Jamie Cheng w rozmowie z IGN sugerował, że Incognita będzie niespodzianką dla fanów Klei Entertainment. Taktycznej grze szpiegowskie z podziałem na tury będzie podobno najbliżej do zeszłorocznego XCOM-a, w którym kluczem do sukcesu jest pozyskanie informacji i odpowiednie ustawienie jednostek.
Według Chenga zabawa w XCOM-ie polegała w 10% na zdobyciu potrzebnych informacji, a w 90% na odpowiednim rozmieszczeniu żołnierzy i utrzymaniu pozycji. W Incognita ma być podobnie, mimo że cel rozgrywki będzie się odnosić do włamywania i wykradania pożądanych przedmiotów z najpilniej strzeżonych obiektów na świecie. Inne podobieństwo do gry Firaxis to permanentna śmierć podopiecznych. Jeżeli zostaniesz złapany w złym miejscu - zginiesz - mówił Cheng.
Gracz szykując się do każdej misji będzie musiał zbierać informacje o terenie, aktualnym rozmieszczeniu wrogów, kamer etc.

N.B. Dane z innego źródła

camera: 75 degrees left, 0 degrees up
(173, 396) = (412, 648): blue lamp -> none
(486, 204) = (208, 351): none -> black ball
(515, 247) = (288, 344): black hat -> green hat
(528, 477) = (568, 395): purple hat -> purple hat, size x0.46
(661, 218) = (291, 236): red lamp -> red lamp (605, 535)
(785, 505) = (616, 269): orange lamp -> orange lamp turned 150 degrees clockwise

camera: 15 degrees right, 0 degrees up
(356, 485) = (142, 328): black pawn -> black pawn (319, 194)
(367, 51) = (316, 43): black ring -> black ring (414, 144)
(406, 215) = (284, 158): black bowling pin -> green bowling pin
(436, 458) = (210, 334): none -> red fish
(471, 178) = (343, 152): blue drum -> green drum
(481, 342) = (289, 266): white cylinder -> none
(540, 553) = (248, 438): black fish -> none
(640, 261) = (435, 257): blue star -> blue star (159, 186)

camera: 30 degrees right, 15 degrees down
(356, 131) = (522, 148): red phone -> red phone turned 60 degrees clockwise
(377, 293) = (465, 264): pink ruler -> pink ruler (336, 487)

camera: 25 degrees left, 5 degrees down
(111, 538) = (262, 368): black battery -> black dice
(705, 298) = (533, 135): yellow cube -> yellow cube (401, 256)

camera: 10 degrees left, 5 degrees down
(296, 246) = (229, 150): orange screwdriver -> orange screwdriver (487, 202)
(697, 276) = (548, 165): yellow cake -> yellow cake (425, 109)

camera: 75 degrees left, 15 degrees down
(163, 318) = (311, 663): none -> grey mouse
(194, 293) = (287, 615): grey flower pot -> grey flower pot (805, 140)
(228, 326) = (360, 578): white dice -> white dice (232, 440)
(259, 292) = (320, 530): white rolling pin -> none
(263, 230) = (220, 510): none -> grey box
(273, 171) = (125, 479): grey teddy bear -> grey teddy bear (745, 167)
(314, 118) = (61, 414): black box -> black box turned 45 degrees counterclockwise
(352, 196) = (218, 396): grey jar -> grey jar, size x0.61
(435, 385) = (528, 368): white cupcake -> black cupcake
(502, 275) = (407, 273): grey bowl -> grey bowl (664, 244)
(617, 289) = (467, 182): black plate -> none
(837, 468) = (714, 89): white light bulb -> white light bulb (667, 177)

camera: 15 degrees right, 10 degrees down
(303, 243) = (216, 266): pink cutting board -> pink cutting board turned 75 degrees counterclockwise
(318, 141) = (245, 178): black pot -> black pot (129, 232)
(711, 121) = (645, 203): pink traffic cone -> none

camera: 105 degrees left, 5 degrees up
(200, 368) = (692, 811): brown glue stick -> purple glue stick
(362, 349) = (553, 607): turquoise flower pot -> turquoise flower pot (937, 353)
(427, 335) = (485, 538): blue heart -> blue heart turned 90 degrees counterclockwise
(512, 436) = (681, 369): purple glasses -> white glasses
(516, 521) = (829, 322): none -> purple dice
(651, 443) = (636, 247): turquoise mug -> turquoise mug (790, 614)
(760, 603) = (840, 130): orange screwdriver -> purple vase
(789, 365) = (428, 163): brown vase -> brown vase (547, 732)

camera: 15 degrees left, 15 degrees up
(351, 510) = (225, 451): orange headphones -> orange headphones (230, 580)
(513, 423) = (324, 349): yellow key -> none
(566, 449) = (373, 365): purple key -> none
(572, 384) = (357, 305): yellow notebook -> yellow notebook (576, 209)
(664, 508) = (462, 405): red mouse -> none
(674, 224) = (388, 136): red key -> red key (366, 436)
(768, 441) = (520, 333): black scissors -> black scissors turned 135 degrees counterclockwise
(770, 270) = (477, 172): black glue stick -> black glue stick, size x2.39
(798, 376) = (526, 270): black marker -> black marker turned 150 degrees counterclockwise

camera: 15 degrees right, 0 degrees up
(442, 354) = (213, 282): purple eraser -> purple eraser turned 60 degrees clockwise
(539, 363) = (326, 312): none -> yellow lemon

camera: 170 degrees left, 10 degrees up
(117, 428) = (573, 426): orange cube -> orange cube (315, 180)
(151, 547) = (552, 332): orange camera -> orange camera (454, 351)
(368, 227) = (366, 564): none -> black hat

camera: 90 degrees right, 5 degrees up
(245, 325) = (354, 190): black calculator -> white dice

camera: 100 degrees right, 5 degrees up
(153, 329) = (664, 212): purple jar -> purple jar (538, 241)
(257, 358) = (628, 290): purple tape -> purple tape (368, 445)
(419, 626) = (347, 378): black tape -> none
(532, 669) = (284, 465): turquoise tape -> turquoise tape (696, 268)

Co istotne, poziomy i poszczególne obiekty mają być generowane losowo, więc nie da się korzystać z cudzych taktyk na najszybsze dojście do celu. Jak sprawdzi się to w praktyce? Przekonamy się najwcześniej za kilka miesięcy, dzięki beta testom Incognita.
Klei Entertainment nie podaje daty premiery nowego projektu, ale informuje, że w pierwszej kolejności gra trafi na PC (później na Mac i Linux). Wstępnie zapowiedziana beta ma zaś pokazać twórcom, jakie doświadczenia gracze czerpią z ich gry, i czy są one zgodne z pierwotną wizją - mówił Cheng. Teoretycznie więc Incognita może zmienić swój charakter, ale o tym przekonamy się nieprędko.